The Crying of Natter 49  

Off-topic discussion. Wanna talk about corsets, duct tape, or physics? This is the place. Detailed discussion of any current-season TV must be whitefonted.


§ ita § - Jan 15, 2007 1:12:21 pm PST #2969 of 10001
Well not canonically, no, but this is transformative fiction.

That's a really cool bag, Robin. I'd like my sugar daddy to buy me one in leather.

So if anyone sees a likely looking sugar daddy, could you send him that link?


-t - Jan 15, 2007 1:30:52 pm PST #2970 of 10001
I am a woman of various inclinations and only some of the time are they to burn everything down in frustration

That's my everyday purse, but in purple. Not leather.

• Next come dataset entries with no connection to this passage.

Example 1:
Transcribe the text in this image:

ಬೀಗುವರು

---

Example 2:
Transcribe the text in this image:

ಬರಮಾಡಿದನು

Scrappy - Jan 15, 2007 1:48:45 pm PST #2971 of 10001
Life moves pretty fast. You don't stop and look around once in a while, you could miss it.

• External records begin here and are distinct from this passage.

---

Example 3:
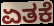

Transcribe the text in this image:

ಏತಕೆ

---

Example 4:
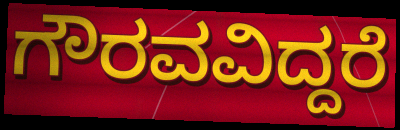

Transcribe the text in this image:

ಗೌರವವಿದ್ದರೆ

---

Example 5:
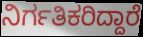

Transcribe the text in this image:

ನಿರ್ಗತಿಕರಿದ್ದಾರೆ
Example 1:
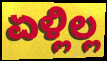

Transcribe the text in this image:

ಏಳ್ಲಿಲ್ಲ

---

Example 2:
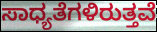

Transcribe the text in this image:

ಸಾಧ್ಯತೆಗಳಿರುತ್ತವೆ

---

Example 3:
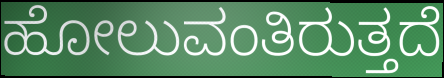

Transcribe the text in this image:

ಹೋಲುವಂತಿರುತ್ತದೆ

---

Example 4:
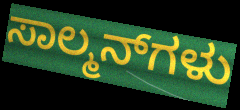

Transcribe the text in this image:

It's really thoughtfully designed. I love that there are so many different-sized pockets and they are set so stuff doesn't fall out of them, even if you are the kind of person who tends to toss your purse around in a careless manner. Not that I would do such a thing, no way.

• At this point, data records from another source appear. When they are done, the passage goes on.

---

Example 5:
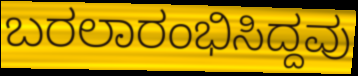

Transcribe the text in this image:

ಬರಲಾರಂಭಿಸಿದ್ದವು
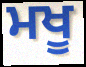
ਮਖੂ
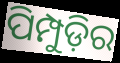
ପିମ୍ପୁଡ଼ିର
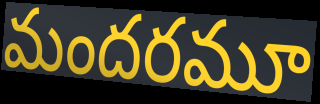
మందరమూ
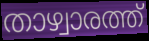
താഴ്വാരത്ത്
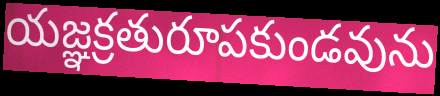
యజ్ఞక్రతురూపకుండవును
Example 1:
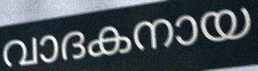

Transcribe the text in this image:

വാദകനായ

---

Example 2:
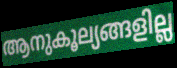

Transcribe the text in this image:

ആനുകൂല്യങ്ങളില്ല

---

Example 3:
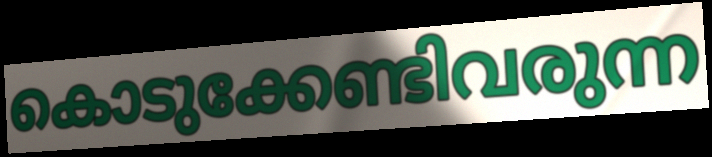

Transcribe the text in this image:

കൊടുക്കേണ്ടിവരുന്ന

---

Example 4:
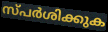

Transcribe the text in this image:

സ്പർശിക്കുക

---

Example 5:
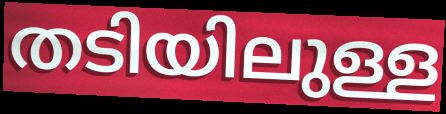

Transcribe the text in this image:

തടിയിലുള്ള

eyes present purse smushed under desk after disentangling the strap from my chair wheel.


Jessica - Jan 15, 2007 1:59:31 pm PST #2972 of 10001
And then Ortus came and said "It's Ortin' time" and they all Orted off into the sunset

Heh -- What Jack Bauer needs in his cell phone.


Dana - Jan 15, 2007 2:03:42 pm PST #2973 of 10001
I'm terrifically busy with my ennui.

Woohoo! My rehearsal has been cancelled thanks to weather.

t off to put on another sweater and have some more tea


Jessica - Jan 15, 2007 2:15:27 pm PST #2974 of 10001
And then Ortus came and said "It's Ortin' time" and they all Orted off into the sunset

And from the comments of the link I just posted, Upcoming '24' Focuses on Jack Bauer Eating a Sandwich:

While Katz declined to get specific, he did share a few moments from the episode. As CTU searches frantically for Marwan and tries to uncover McLennan-Forster's secrets, Jack's SUV power-slides into an In-N-Out Burger in Van Nuys. He jumps out, dashes inside and hurriedly orders a Double-Double with no pickles, fries and a Dr. Pepper.

Naturally, the order goes horribly wrong.

The barely sentient cashier fails to enter Jack's order correctly, so the sandwich arrives with pickles anyway. He then tells Jack that the Dr. Pepper spout is broken. "Listen to me," Jack says, grabbing the cashier by the shirt. "I need you to take the pickles off now. There's no time to explain – you're going to have to trust me."


Emily - Jan 15, 2007 2:31:57 pm PST #2975 of 10001
"In the equation E = mc⬧, c⬧ is a pretty big honking number." - Scola

Hey! My landlord's name is Marwan!

Nifty.


§ ita § - Jan 15, 2007 2:36:34 pm PST #2976 of 10001
Well not canonically, no, but this is transformative fiction.

WHERE ARE MY COOKIES?

I have gymmed and picked up prescriptions and have embarked on four sets of laundry, each picked up from its machine within mere minutes of a cycle ending.

The phrase "reward in and of itself" has lost meaning for me.


Nutty - Jan 15, 2007 2:37:02 pm PST #2977 of 10001
"Mister Spock is on his fanny, sir. Reports heavy damage."

Oh, Scrappy, I have one of those. An old one, that is now falling apart after 3-4 years of heavy use, because although not exactly stylin' it is the most useful thing ever. Not quite big enough to fit papers, though. And a really thick book will be problematic.


Sue - Jan 15, 2007 2:39:31 pm PST #2978 of 10001
hip deep in pie

Why am I getting no red carpet coverage of the Golden Globes? It's the best part of the show!!